Exercise directions :: Pictures aside, restate the records below exactly as written.

Given information ::
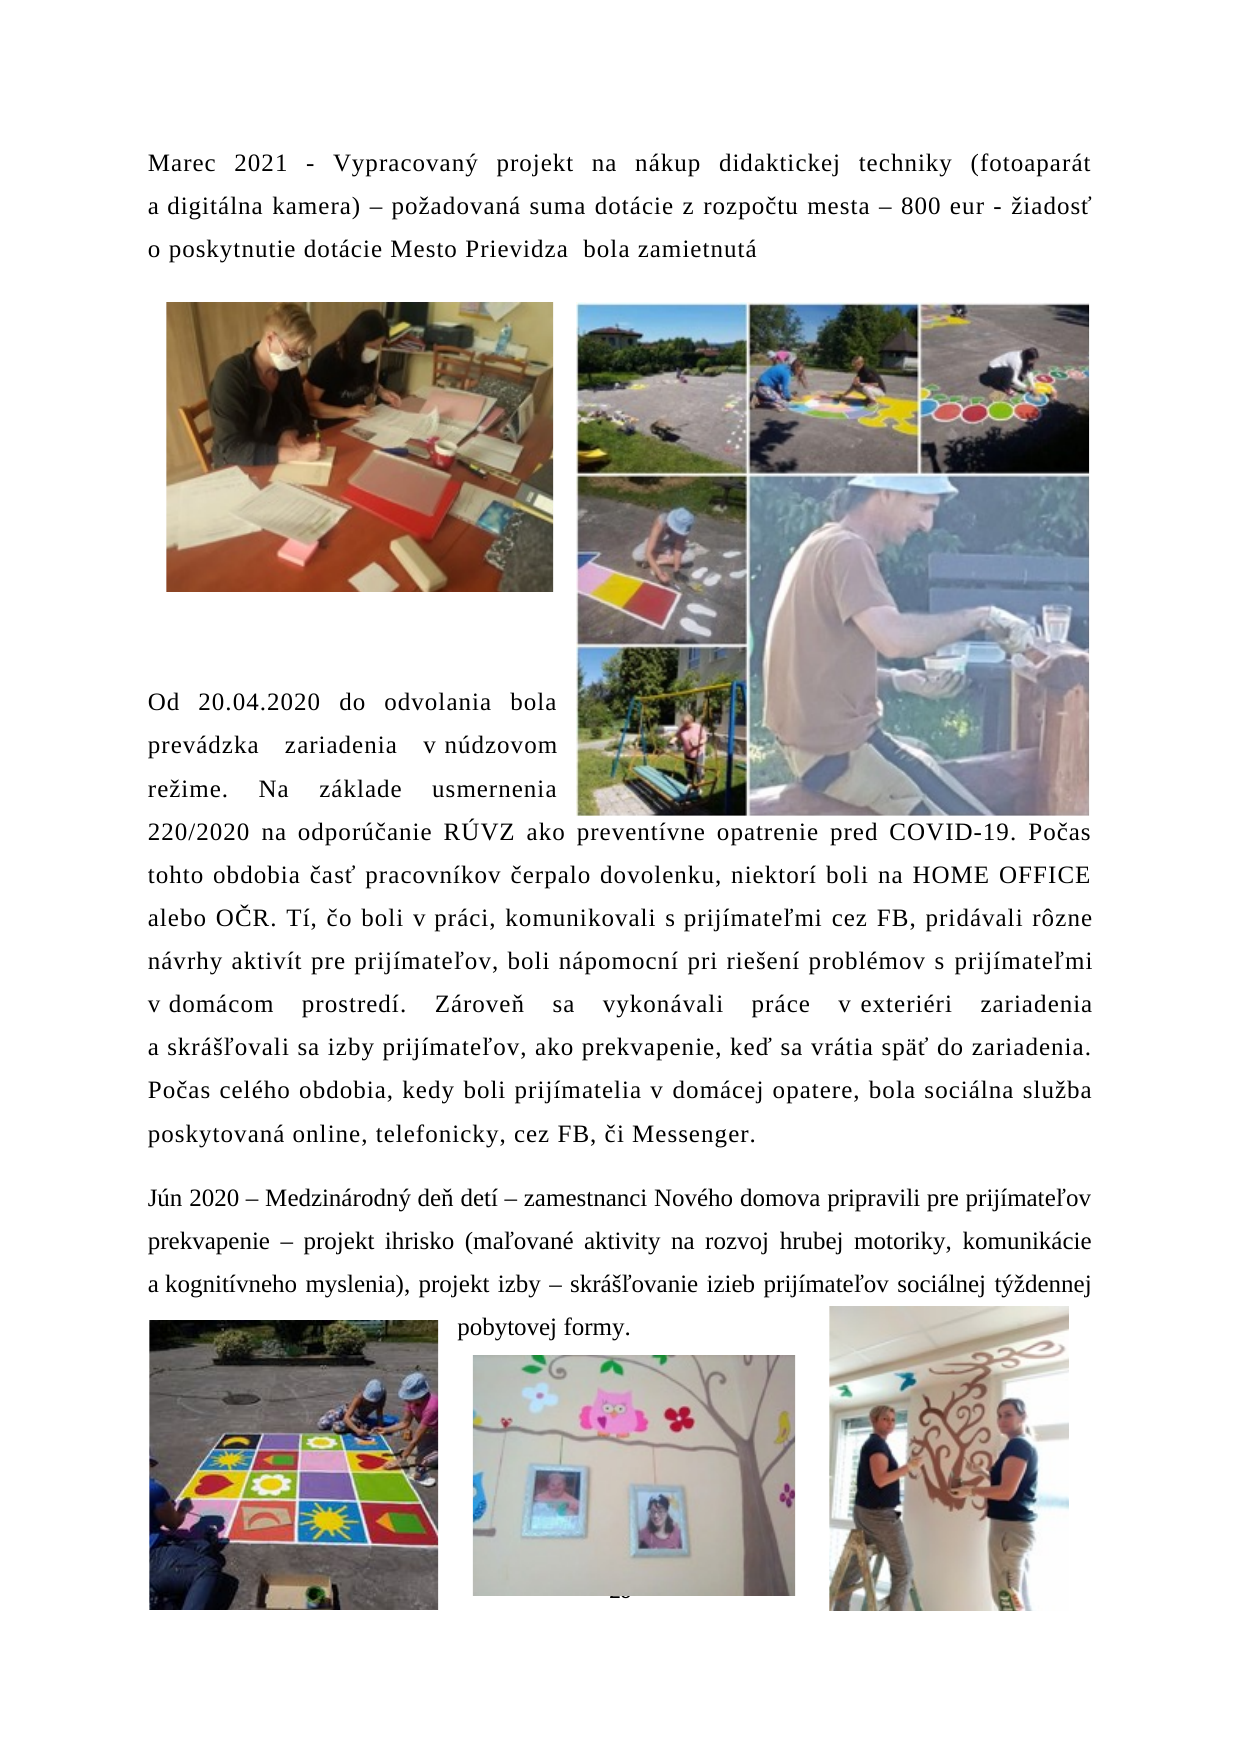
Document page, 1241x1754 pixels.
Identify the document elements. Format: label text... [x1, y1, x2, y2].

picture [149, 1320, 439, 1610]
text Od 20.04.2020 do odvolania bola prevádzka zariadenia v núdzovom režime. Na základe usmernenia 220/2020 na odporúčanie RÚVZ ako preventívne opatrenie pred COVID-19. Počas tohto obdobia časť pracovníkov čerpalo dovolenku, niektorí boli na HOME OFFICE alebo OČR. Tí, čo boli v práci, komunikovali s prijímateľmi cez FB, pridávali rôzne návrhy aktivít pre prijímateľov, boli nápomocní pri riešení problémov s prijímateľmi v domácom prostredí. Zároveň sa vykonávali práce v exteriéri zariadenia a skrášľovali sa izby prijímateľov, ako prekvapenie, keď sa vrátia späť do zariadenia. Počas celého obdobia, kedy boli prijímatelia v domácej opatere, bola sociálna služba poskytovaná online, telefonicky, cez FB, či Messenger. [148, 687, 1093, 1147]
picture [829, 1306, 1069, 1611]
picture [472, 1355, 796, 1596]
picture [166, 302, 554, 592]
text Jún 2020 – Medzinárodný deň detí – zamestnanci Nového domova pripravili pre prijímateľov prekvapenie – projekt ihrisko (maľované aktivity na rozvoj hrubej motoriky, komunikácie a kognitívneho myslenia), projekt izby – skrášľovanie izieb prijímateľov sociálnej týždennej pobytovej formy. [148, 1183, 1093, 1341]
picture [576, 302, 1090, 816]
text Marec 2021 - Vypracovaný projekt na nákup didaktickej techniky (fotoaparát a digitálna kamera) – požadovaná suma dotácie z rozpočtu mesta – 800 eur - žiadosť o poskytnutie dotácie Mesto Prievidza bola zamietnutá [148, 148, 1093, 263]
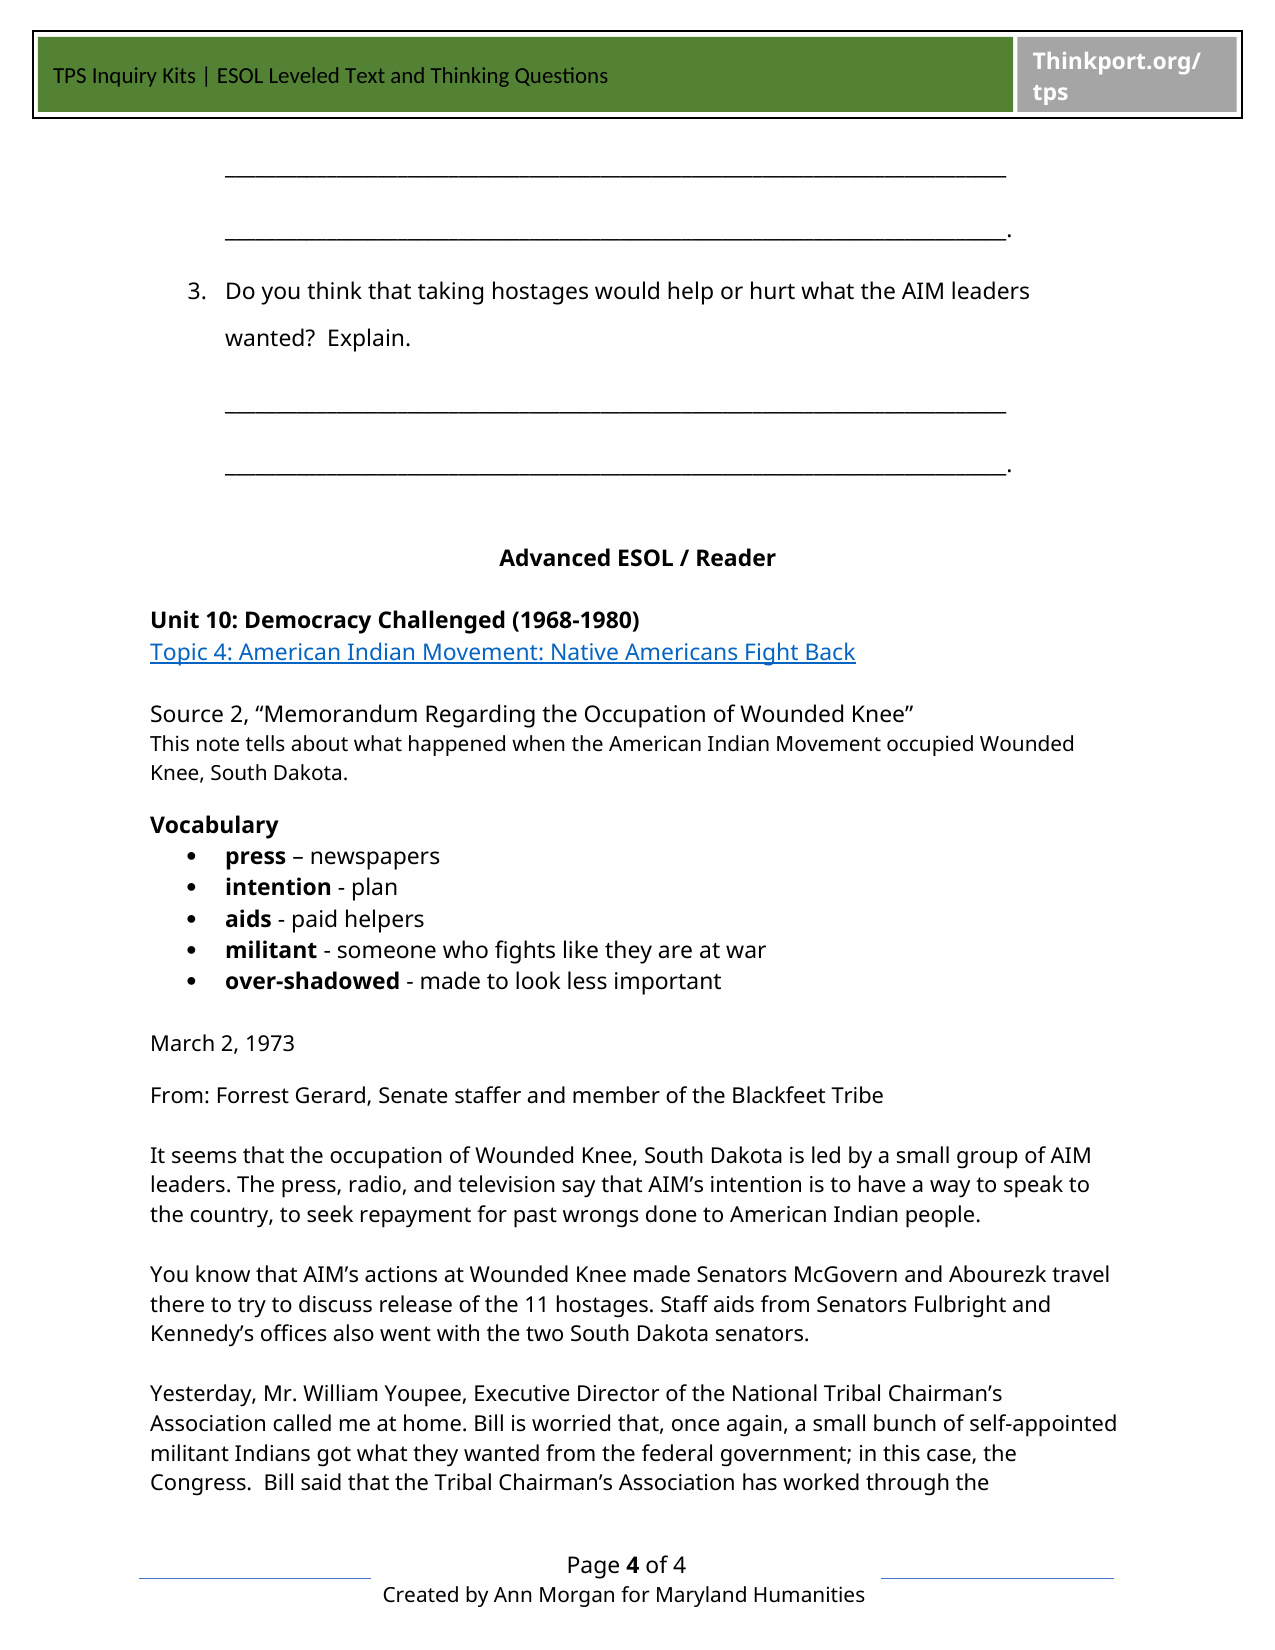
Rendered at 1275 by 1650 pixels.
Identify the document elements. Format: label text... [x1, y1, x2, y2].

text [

Task response ::
Document page, 1241x1754 pixels.
Identify the document elements. Format: label text... [x1, y1, x2, y2].

picture [149, 1320, 439, 1610]
text Od 20.04.2020 do odvolania bola prevádzka zariadenia v núdzovom režime. Na základe usmernenia 220/2020 na odporúčanie RÚVZ ako preventívne opatrenie pred COVID-19. Počas tohto obdobia časť pracovníkov čerpalo dovolenku, niektorí boli na HOME OFFICE alebo OČR. Tí, čo boli v práci, komunikovali s prijímateľmi cez FB, pridávali rôzne návrhy aktivít pre prijímateľov, boli nápomocní pri riešení problémov s prijímateľmi v domácom prostredí. Zároveň sa vykonávali práce v exteriéri zariadenia a skrášľovali sa izby prijímateľov, ako prekvapenie, keď sa vrátia späť do zariadenia. Počas celého obdobia, kedy boli prijímatelia v domácej opatere, bola sociálna služba poskytovaná online, telefonicky, cez FB, či Messenger. [148, 687, 1093, 1147]
picture [829, 1306, 1069, 1611]
picture [472, 1355, 796, 1596]
picture [166, 302, 554, 592]
text Jún 2020 – Medzinárodný deň detí – zamestnanci Nového domova pripravili pre prijímateľov prekvapenie – projekt ihrisko (maľované aktivity na rozvoj hrubej motoriky, komunikácie a kognitívneho myslenia), projekt izby – skrášľovanie izieb prijímateľov sociálnej týždennej pobytovej formy. [148, 1183, 1093, 1341]
picture [576, 302, 1090, 816]
text Marec 2021 - Vypracovaný projekt na nákup didaktickej techniky (fotoaparát a digitálna kamera) – požadovaná suma dotácie z rozpočtu mesta – 800 eur - žiadosť o poskytnutie dotácie Mesto Prievidza bola zamietnutá [148, 148, 1093, 263]
Rendered at 1275 by 1650 pixels.
Identify the document elements. Format: label text... [x1, y1, x2, y2].

text [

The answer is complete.